:: Data under study
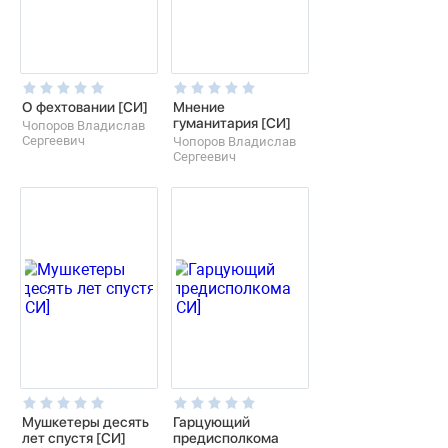
О фехтовании [СИ]
Мнение
гуманитария [СИ]
Чопоров Владислав
Сергеевич
Чопоров Владислав
Сергеевич
Мушкетеры десять
Гарцующий
лет спустя [СИ]
предисполкома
::::
#### To-do item
Write out the data word for word. Any picture is to be skipped.

#### Response below
О фехтовании [СИ]
Мнение
гуманитария [СИ]
Чопоров Владислав
Сергеевич
Чопоров Владислав
Сергеевич
Мушкетеры десять
Гарцующий
лет спустя [СИ]
предисполкома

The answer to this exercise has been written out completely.